Justine Baddeley and Kim Davis-Wagner cast “Bobby” and “Little Miss Sunshine,” and in the case of the latter, that meant doing and redoing cast lists for the three-plus years the film was trying to get made.
“On ‘Little Miss Sunshine,’ because there were so few parts, that family really had to work,” Baddeley explains. And while Greg Kinnear and Steve Carell have become household names, it is newcomer Abigail Breslin who cements “Sunshine’s” appeal. “(The other actors) all knew we wouldn’t have had the movie if we hadn’t had the right Olive,” Baddeley says.
Davis-Wagner describes casting an ensemble as “a puzzle,” though she’s quick to add: “It’s the director who ultimately has to meld those relationships.”
It’s a sentiment one hears from actors as well. Rose says “Dreamgirls” director Bill Condon, in mixing Grammy winners, Oscar winners and “American Idol” contenders, made sure “the energy on the set was really wonderful and fun.”
Vera Farmiga credits Martin Scorsese with finding the right mix in “The Departed” — “He’s so patently attached to his actors,” she says — though she also notes that “you have to be aware of the ensemble and what their parts are because their actions will affect yours.”
In a film loaded with splashy star turns, Farmiga’s scenes are two-handers with either Matt Damon or Leonardo DiCaprio, and she says they were equally committed to making sure her character wasn’t just the token female. “Madolyn could have completely withered,” Farmiga says of her character. “It was really their concern for, not only their performance, but also my role in the film.”

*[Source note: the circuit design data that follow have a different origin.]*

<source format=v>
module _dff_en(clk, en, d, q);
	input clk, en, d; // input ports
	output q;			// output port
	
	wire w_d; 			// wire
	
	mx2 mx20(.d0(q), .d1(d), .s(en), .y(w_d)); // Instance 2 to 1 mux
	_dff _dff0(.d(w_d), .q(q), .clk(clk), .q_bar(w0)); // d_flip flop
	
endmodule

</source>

It’s not just the bigscreen where ensembles flourish. “Grey’s Anatomy,” “Deadwood” and “The Office” have all found small-screen success, and SAG Award nods, by adopting large casts and multiple storylines.

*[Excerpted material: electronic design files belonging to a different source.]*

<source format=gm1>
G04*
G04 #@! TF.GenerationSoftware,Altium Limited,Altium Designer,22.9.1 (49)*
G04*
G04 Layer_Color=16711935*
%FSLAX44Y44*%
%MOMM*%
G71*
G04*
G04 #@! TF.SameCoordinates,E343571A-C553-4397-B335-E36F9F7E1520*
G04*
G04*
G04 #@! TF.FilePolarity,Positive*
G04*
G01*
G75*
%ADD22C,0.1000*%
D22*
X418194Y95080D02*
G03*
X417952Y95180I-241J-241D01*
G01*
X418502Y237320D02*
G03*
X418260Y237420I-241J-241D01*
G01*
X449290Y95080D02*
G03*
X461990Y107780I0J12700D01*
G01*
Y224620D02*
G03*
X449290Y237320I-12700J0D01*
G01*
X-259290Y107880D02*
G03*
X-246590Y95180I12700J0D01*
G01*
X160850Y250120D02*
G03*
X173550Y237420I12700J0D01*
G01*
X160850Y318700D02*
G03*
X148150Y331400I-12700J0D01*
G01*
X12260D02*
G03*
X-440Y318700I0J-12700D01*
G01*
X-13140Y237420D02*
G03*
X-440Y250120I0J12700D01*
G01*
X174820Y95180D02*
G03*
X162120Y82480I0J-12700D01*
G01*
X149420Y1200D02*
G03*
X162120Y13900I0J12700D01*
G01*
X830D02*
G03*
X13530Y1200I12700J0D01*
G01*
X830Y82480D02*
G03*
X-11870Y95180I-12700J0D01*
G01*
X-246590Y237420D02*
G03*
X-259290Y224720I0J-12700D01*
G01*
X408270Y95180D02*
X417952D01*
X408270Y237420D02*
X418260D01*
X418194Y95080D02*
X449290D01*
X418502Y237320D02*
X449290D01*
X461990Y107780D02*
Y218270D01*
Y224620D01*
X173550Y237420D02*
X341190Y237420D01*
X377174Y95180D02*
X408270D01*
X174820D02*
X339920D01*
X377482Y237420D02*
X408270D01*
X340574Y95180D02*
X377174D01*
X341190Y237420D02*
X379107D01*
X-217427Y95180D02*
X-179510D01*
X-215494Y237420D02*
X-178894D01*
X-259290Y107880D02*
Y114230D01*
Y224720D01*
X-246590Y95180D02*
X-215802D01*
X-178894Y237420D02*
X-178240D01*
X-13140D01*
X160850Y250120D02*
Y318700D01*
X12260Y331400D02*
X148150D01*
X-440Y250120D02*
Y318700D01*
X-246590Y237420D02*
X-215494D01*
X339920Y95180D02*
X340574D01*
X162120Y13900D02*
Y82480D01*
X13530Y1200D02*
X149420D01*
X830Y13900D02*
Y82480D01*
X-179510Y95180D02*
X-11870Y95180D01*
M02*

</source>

Kudos stalwart “The Sopranos” has long prided itself on a lineup that’s strong and deep. It’s a group that mixes classically trained actors like James Gandolfini and Edie Falco with “regular guys” like Joseph R. Gannascoli, who says he learned acting by “riding the subways of Manhattan.”
Gannascoli started out as a bit player on the HBO show, but found himself the center of season six’s major storyline as a gay mob captain. “You don’t want to embarrass the show,” Gannascoli says. “If they don’t like what you’re doing, they don’t give you much to do and maybe even get rid of you.”
It was Gannascoli’s idea for his character to be gay, and he gave the writers the book “Murder Machine” as a jumping-off point.
This give-and-take between cast and writing staff is integral to the evolution of successful shows, says “Grey’s Anatomy” casting director Linda Lowy. “You’re banking on the fact that these actors are going to help lead you down the road as well,” she explains. “Their characters are going to change according to who you cast.”
Lowy, who — along with partner John Brace — mixed familiar faces like Patrick Dempsey with new ones like Chandra Wilson, says casting a TV show is a different challenge than a film because “on a pilot, you only have that little story and you could possibly have seven more years.”
Ultimately, it is the camaraderie an ensemble cast offers that makes it attractive to actors, whether they’re huge movie stars like Jack Nicholson or Cate Blanchett, theater mainstays like Rose, new faces like Breslin or just “regular guys” like Gannascoli.
Says Baddeley: “The thing about an ensemble cast is, it’s lovely for actors, because the movie isn’t resting on one person’s shoulders.”